Podczas pisania upominam ją rzeczowo: „Widziałem wczoraj wieczorem te zdjęcia, które wysłałaś na grupowy czat, lubisz wypychać w ten sposób swoje wielkie, soczyste cycki, prawda? Podoba Ci się pomysł, że ci faceci dotykają swoich kutasów, myśląc o tobie? A niektóre z twoich zdzirowskich sióstr pocierają łechtaczki. ” Staram się mówić tak cicho, żeby ktoś nasłuchujący pod drzwiami nie mógł zrozumieć nic, co mówię.

Oddycha nierówno, starając się być tak cicho, jak to tylko możliwe, jednocześnie odpowiadając „Tak, panie”. Pulsowanie jej bioder staje się nieco bardziej ekstremalne.
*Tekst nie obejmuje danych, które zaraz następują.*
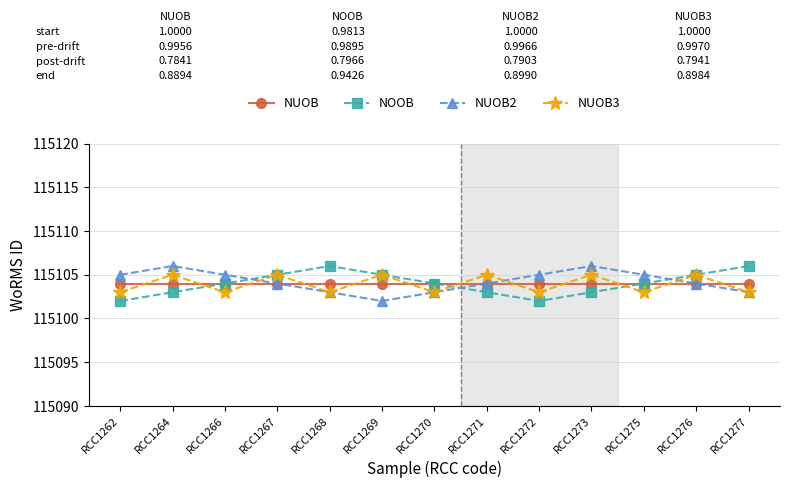

What is the maximum value for NOOB?

115106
Przestaję pisać i opieram się o biurko: „Jesteś bezczelną małą dziwką, Dobra. Jesteś bezczelną małą dziwką, która używa swoje wielkie cycki i gruby tyłek jak broń. Myślisz, że to daje ci siłę?”. zaczyna kręcić głową. – Myślisz, że masz teraz jakąś władzę, bo te wszystkie napalone dziwki chcą się z tobą bawić? Zaczynam odpinać pasek.

„Nie, panie, masz całą władzę, panie”

„Hmmm” Wstaję i zaczynam chodzić wokół biurka, ściągając pasek ze spodni, już rozbijam namiot w moich spodniach słów, ale nie jestem przekonany, że naprawdę masz to na myśli.
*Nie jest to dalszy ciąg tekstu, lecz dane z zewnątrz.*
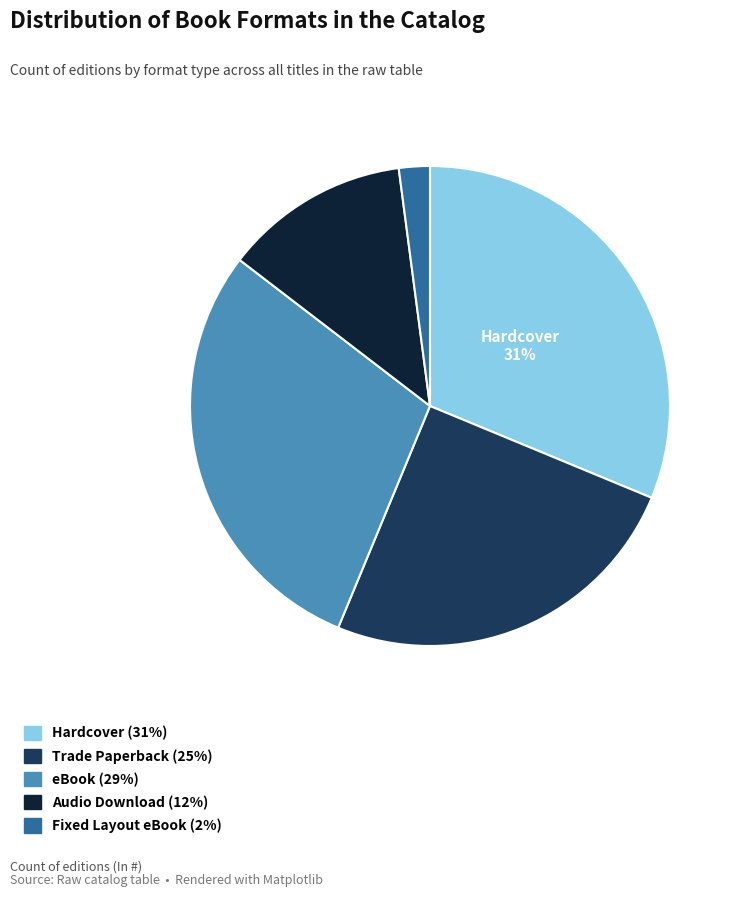

Approximately how many times larger is the value at Trade Paperback compared to Hardcover?

0.8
„Tak, panie, pan ma całą władzę, ja nie mam” – jęczy cicho, gdy zbliżam się do jej lewej strony. „Ty dominujesz, panie. Ty dominujesz nad mną. Jestem uległa i podporządkowana”.
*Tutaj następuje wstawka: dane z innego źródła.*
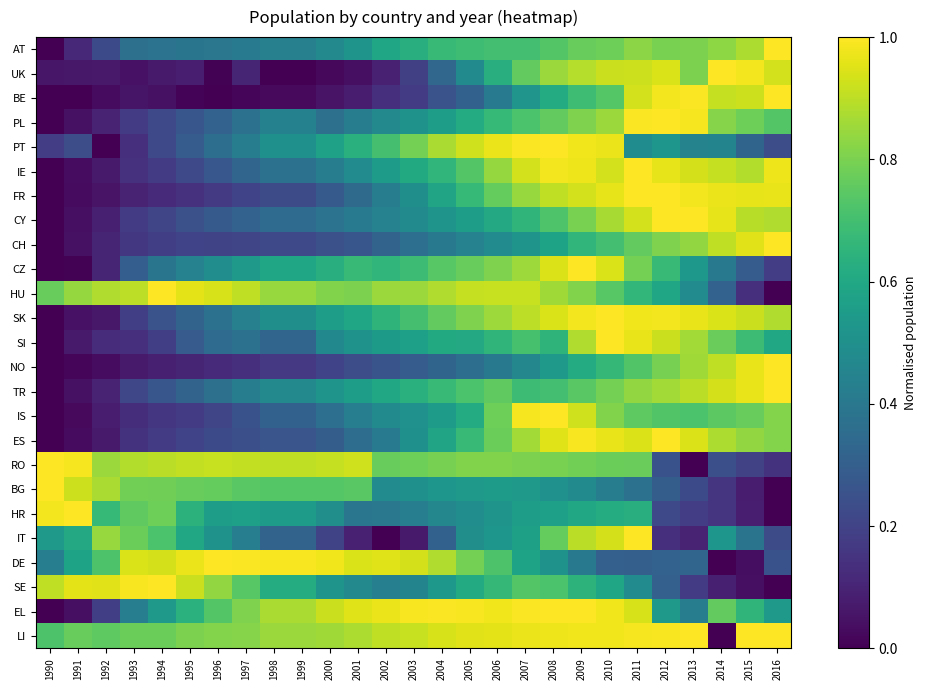

Reading right to left, what are all the values shown in this chart?

AT: 2016=1.0	2015=0.9	2014=0.8	2013=0.8	2012=0.8	2011=0.8	2010=0.8	2009=0.8	2008=0.7	2007=0.7	2006=0.7	2005=0.7	2004=0.7	2003=0.6	2002=0.6	2001=0.5	2000=0.5	1999=0.4	1998=0.4	1997=0.4	1996=0.4	1995=0.4	1994=0.4	1993=0.4	1992=0.2	1991=0.1	1990=0.0
UK: 2016=0.9	2015=1.0	2014=1.0	2013=0.8	2012=0.9	2011=0.9	2010=0.9	2009=0.9	2008=0.9	2007=0.8	2006=0.6	2005=0.5	2004=0.3	2003=0.2	2002=0.1	2001=0.0	2000=0.0	1999=0.0	1998=0.0	1997=0.1	1996=0.0	1995=0.1	1994=0.1	1993=0.1	1992=0.1	1991=0.1	1990=0.1
BE: 2016=1.0	2015=0.9	2014=0.9	2013=1.0	2012=1.0	2011=0.9	2010=0.7	2009=0.7	2008=0.6	2007=0.5	2006=0.4	2005=0.3	2004=0.3	2003=0.2	2002=0.1	2001=0.1	2000=0.1	1999=0.0	1998=0.0	1997=0.0	1996=0.0	1995=0.0	1994=0.0	1993=0.1	1992=0.0	1991=0.0	1990=0.0
PL: 2016=0.7	2015=0.8	2014=0.8	2013=1.0	2012=1.0	2011=1.0	2010=0.8	2009=0.8	2008=0.8	2007=0.7	2006=0.7	2005=0.6	2004=0.6	2003=0.5	2002=0.5	2001=0.4	2000=0.4	1999=0.4	1998=0.4	1997=0.4	1996=0.3	1995=0.3	1994=0.2	1993=0.2	1992=0.1	1991=0.0	1990=0.0
PT: 2016=0.2	2015=0.3	2014=0.5	2013=0.4	2012=0.5	2011=0.5	2010=1.0	2009=1.0	2008=1.0	2007=1.0	2006=1.0	2005=0.9	2004=0.9	2003=0.8	2002=0.7	2001=0.6	2000=0.6	1999=0.5	1998=0.5	1997=0.4	1996=0.4	1995=0.3	1994=0.2	1993=0.1	1992=0.0	1991=0.2	1990=0.2
IE: 2016=1.0	2015=0.9	2014=0.9	2013=0.9	2012=1.0	2011=1.0	2010=0.9	2009=1.0	2008=1.0	2007=0.9	2006=0.8	2005=0.7	2004=0.7	2003=0.6	2002=0.6	2001=0.5	2000=0.4	1999=0.4	1998=0.4	1997=0.3	1996=0.3	1995=0.2	1994=0.2	1993=0.1	1992=0.1	1991=0.0	1990=0.0
FR: 2016=1.0	2015=1.0	2014=1.0	2013=1.0	2012=1.0	2011=1.0	2010=1.0	2009=0.9	2008=0.9	2007=0.8	2006=0.8	2005=0.7	2004=0.6	2003=0.5	2002=0.4	2001=0.3	2000=0.3	1999=0.2	1998=0.2	1997=0.2	1996=0.2	1995=0.1	1994=0.1	1993=0.1	1992=0.1	1991=0.0	1990=0.0
CY: 2016=0.9	2015=0.9	2014=1.0	2013=1.0	2012=1.0	2011=0.9	2010=0.9	2009=0.8	2008=0.7	2007=0.7	2006=0.6	2005=0.6	2004=0.5	2003=0.5	2002=0.4	2001=0.4	2000=0.4	1999=0.3	1998=0.3	1997=0.3	1996=0.3	1995=0.2	1994=0.2	1993=0.2	1992=0.1	1991=0.0	1990=0.0
CH: 2016=1.0	2015=1.0	2014=0.9	2013=0.8	2012=0.8	2011=0.8	2010=0.7	2009=0.7	2008=0.6	2007=0.5	2006=0.5	2005=0.4	2004=0.4	2003=0.4	2002=0.3	2001=0.3	2000=0.2	1999=0.2	1998=0.2	1997=0.2	1996=0.2	1995=0.2	1994=0.2	1993=0.2	1992=0.1	1991=0.0	1990=0.0
CZ: 2016=0.2	2015=0.3	2014=0.4	2013=0.5	2012=0.7	2011=0.8	2010=0.9	2009=1.0	2008=0.9	2007=0.9	2006=0.8	2005=0.8	2004=0.7	2003=0.7	2002=0.7	2001=0.7	2000=0.6	1999=0.6	1998=0.6	1997=0.5	1996=0.5	1995=0.4	1994=0.4	1993=0.3	1992=0.1	1991=0.0	1990=0.0
HU: 2016=0.0	2015=0.1	2014=0.3	2013=0.5	2012=0.6	2011=0.7	2010=0.7	2009=0.8	2008=0.9	2007=0.9	2006=0.9	2005=0.9	2004=0.9	2003=0.9	2002=0.9	2001=0.8	2000=0.8	1999=0.8	1998=0.8	1997=0.9	1996=0.9	1995=1.0	1994=1.0	1993=0.9	1992=0.9	1991=0.8	1990=0.8
SK: 2016=0.9	2015=0.9	2014=0.9	2013=1.0	2012=1.0	2011=1.0	2010=1.0	2009=1.0	2008=0.9	2007=0.9	2006=0.9	2005=0.8	2004=0.8	2003=0.7	2002=0.7	2001=0.6	2000=0.6	1999=0.5	1998=0.5	1997=0.4	1996=0.4	1995=0.3	1994=0.3	1993=0.2	1992=0.1	1991=0.1	1990=0.0
SI: 2016=0.6	2015=0.7	2014=0.8	2013=0.9	2012=0.9	2011=1.0	2010=1.0	2009=0.9	2008=0.6	2007=0.7	2006=0.7	2005=0.6	2004=0.6	2003=0.6	2002=0.5	2001=0.5	2000=0.5	1999=0.3	1998=0.3	1997=0.4	1996=0.3	1995=0.3	1994=0.2	1993=0.1	1992=0.1	1991=0.1	1990=0.0
NO: 2016=1.0	2015=1.0	2014=0.9	2013=0.9	2012=0.8	2011=0.7	2010=0.7	2009=0.6	2008=0.5	2007=0.5	2006=0.4	2005=0.4	2004=0.3	2003=0.3	2002=0.3	2001=0.2	2000=0.2	1999=0.2	1998=0.2	1997=0.1	1996=0.1	1995=0.1	1994=0.1	1993=0.1	1992=0.0	1991=0.0	1990=0.0
TR: 2016=1.0	2015=1.0	2014=0.9	2013=0.9	2012=0.9	2011=0.8	2010=0.8	2009=0.7	2008=0.7	2007=0.7	2006=0.8	2005=0.7	2004=0.7	2003=0.6	2002=0.6	2001=0.6	2000=0.5	1999=0.5	1998=0.5	1997=0.4	1996=0.4	1995=0.3	1994=0.3	1993=0.2	1992=0.1	1991=0.0	1990=0.0
IS: 2016=0.8	2015=0.8	2014=0.7	2013=0.7	2012=0.7	2011=0.8	2010=0.8	2009=0.9	2008=1.0	2007=1.0	2006=0.8	2005=0.6	2004=0.6	2003=0.5	2002=0.5	2001=0.4	2000=0.4	1999=0.3	1998=0.3	1997=0.3	1996=0.2	1995=0.2	1994=0.2	1993=0.1	1992=0.1	1991=0.0	1990=0.0
ES: 2016=0.8	2015=0.8	2014=0.9	2013=0.9	2012=1.0	2011=0.9	2010=1.0	2009=1.0	2008=1.0	2007=0.9	2006=0.8	2005=0.7	2004=0.6	2003=0.5	2002=0.4	2001=0.4	2000=0.3	1999=0.3	1998=0.3	1997=0.2	1996=0.2	1995=0.2	1994=0.2	1993=0.1	1992=0.1	1991=0.0	1990=0.0
RO: 2016=0.1	2015=0.2	2014=0.2	2013=0.0	2012=0.3	2011=0.8	2010=0.8	2009=0.8	2008=0.8	2007=0.8	2006=0.8	2005=0.8	2004=0.8	2003=0.8	2002=0.8	2001=0.9	2000=0.9	1999=0.9	1998=0.9	1997=0.9	1996=0.9	1995=0.9	1994=0.9	1993=0.9	1992=0.8	1991=1.0	1990=1.0
BG: 2016=0.0	2015=0.1	2014=0.2	2013=0.2	2012=0.3	2011=0.4	2010=0.4	2009=0.5	2008=0.5	2007=0.5	2006=0.5	2005=0.5	2004=0.5	2003=0.5	2002=0.5	2001=0.7	2000=0.7	1999=0.7	1998=0.7	1997=0.7	1996=0.8	1995=0.8	1994=0.8	1993=0.8	1992=0.9	1991=0.9	1990=1.0
HR: 2016=0.0	2015=0.1	2014=0.2	2013=0.2	2012=0.2	2011=0.6	2010=0.6	2009=0.6	2008=0.6	2007=0.6	2006=0.5	2005=0.5	2004=0.5	2003=0.4	2002=0.4	2001=0.4	2000=0.5	1999=0.5	1998=0.5	1997=0.6	1996=0.6	1995=0.6	1994=0.8	1993=0.8	1992=0.7	1991=1.0	1990=1.0
IT: 2016=0.2	2015=0.4	2014=0.5	2013=0.1	2012=0.1	2011=1.0	2010=0.9	2009=0.9	2008=0.8	2007=0.6	2006=0.5	2005=0.5	2004=0.3	2003=0.1	2002=0.0	2001=0.1	2000=0.2	1999=0.3	1998=0.3	1997=0.4	1996=0.5	1995=0.6	1994=0.7	1993=0.8	1992=0.8	1991=0.6	1990=0.5
DE: 2016=0.3	2015=0.0	2014=0.0	2013=0.3	2012=0.3	2011=0.3	2010=0.3	2009=0.4	2008=0.5	2007=0.6	2006=0.7	2005=0.8	2004=0.9	2003=0.9	2002=0.9	2001=0.9	2000=1.0	1999=1.0	1998=1.0	1997=1.0	1996=1.0	1995=1.0	1994=0.9	1993=0.9	1992=0.7	1991=0.6	1990=0.4
SE: 2016=0.0	2015=0.0	2014=0.1	2013=0.2	2012=0.3	2011=0.5	2010=0.6	2009=0.6	2008=0.7	2007=0.7	2006=0.7	2005=0.6	2004=0.5	2003=0.5	2002=0.4	2001=0.5	2000=0.5	1999=0.6	1998=0.6	1997=0.7	1996=0.8	1995=0.9	1994=1.0	1993=1.0	1992=1.0	1991=1.0	1990=0.9
EL: 2016=0.5	2015=0.7	2014=0.8	2013=0.4	2012=0.5	2011=0.9	2010=1.0	2009=1.0	2008=1.0	2007=1.0	2006=1.0	2005=1.0	2004=1.0	2003=1.0	2002=1.0	2001=1.0	2000=0.9	1999=0.9	1998=0.9	1997=0.8	1996=0.7	1995=0.6	1994=0.5	1993=0.4	1992=0.2	1991=0.0	1990=0.0
LI: 2016=1.0	2015=1.0	2014=0.0	2013=1.0	2012=1.0	2011=1.0	2010=1.0	2009=1.0	2008=1.0	2007=1.0	2006=1.0	2005=1.0	2004=0.9	2003=0.9	2002=0.9	2001=0.9	2000=0.9	1999=0.9	1998=0.9	1997=0.8	1996=0.8	1995=0.8	1994=0.8	1993=0.8	1992=0.8	1991=0.8	1990=0.7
Kiedy moja prawa ręka trzyma mój pasek, moja lewa wsuwa się między jej cycki a ścianę, w jej bluzkę, którą wcześniej rozpiąłem do pępka. Sama w sobie nie jest tradycyjną kobietą biznesu, ale przychodząc do biura ma założyć odpowiedni garnitur.

Dziesięć minut wcześniej weszła do biura z sałatką. Coś, co dla każdego mijanego pracownika wyglądało jak normalny lunch; gdy tylko weszła do mojego biura, zamknąłem za nią drzwi, usiadłem na krześle, pstryknąłem palcami i wskazałem na podłogę obok mnie; natychmiast postawiła jedzenie i uklękła obok mnie. Dobrosława i ja byliśmy tajemniczymi towarzyszami zabaw D/S od miesięcy. Mamy własne życie, ale korzystamy z okresowych spotkań, takich jak te; Ponadto często widujemy się online w tych samych dziwnych „dzielnicach”.